La solennità e l’importanza dell’UDHR e delle Convenzioni ad essa seguite possono essere associate alla proclamazione, allo stesso tempo degli individui e delle collettività, di un impegno di cura verso ciascun membro di quella che appare sempre più necessario considerare la “famiglia umana”, una famiglia che deve aspirare a coesistere solidalmente, nonostante conflitti e atrocità del passato e del presente, sul pianeta Terra insieme alle altre specie viventi.

Tale familiarità è fragile e la sua valorizzazione e popolarizzazione richiede lo sviluppo di una nuova cultura umanistica, con una corrispondente educazione sentimentale e scientifica di carattere planetaristico.

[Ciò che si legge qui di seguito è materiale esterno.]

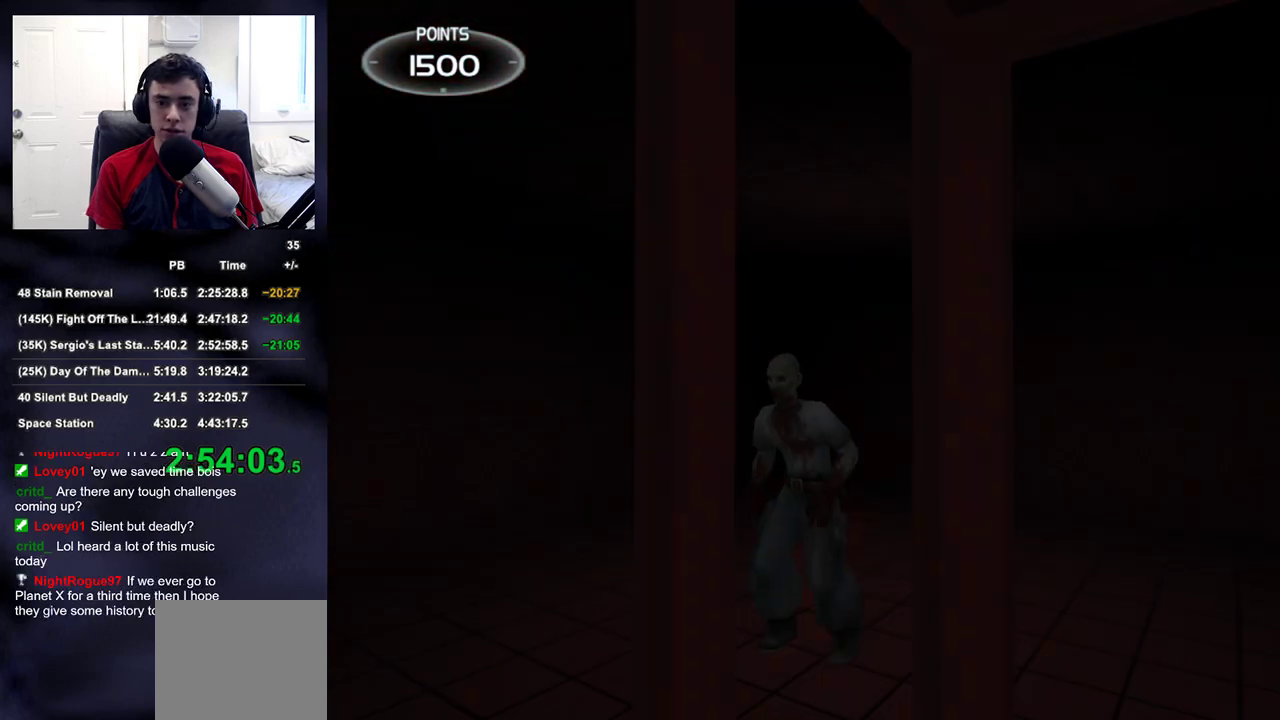
{"buttons": ["R2"], "left_stick": "up", "right_stick": "center", "events": [[117, "left_stick", "up-left"], [150, "right_stick", "right"], [267, "right_stick", "center"], [383, "left_stick", "up"], [467, "R2", "down"]]}
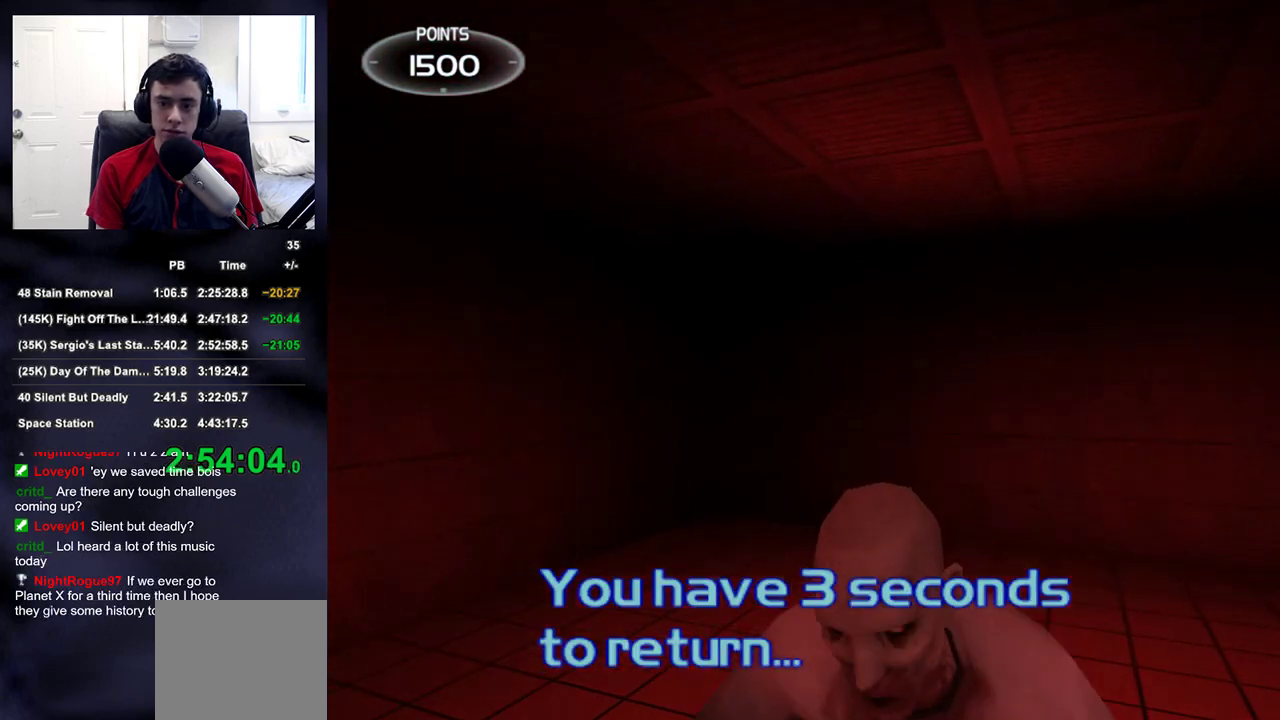
{"buttons": [], "left_stick": "right", "right_stick": "right", "events": [[67, "left_stick", "right"], [83, "R2", "up"], [117, "left_stick", "down-right"], [183, "right_stick", "right"], [383, "left_stick", "right"]]}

La forma fondamentale di tale cultura può essere immaginata come un ellisse i cui due punti focali sono la nostra specie homo sapiens sapiens e Gaia, intesa come «un’entità complessa comprendente la biosfera della Terra, l’atmosfera, gli oceani e il suolo, l’insieme costituendo una retroazione (feedback) o un sistema cibernetico che cerca un ambiente fisico e chimico ottimale per la vita su questo pianeta»[8].

Nel paradigma culturale qui delineato, questi due fuochi si mantengono in perpetua relazione retroattiva tra loro, traendo il proprio valore dall’ellisse che costituiscono congiuntamente, piuttosto che da una loro sostanzialità isolata.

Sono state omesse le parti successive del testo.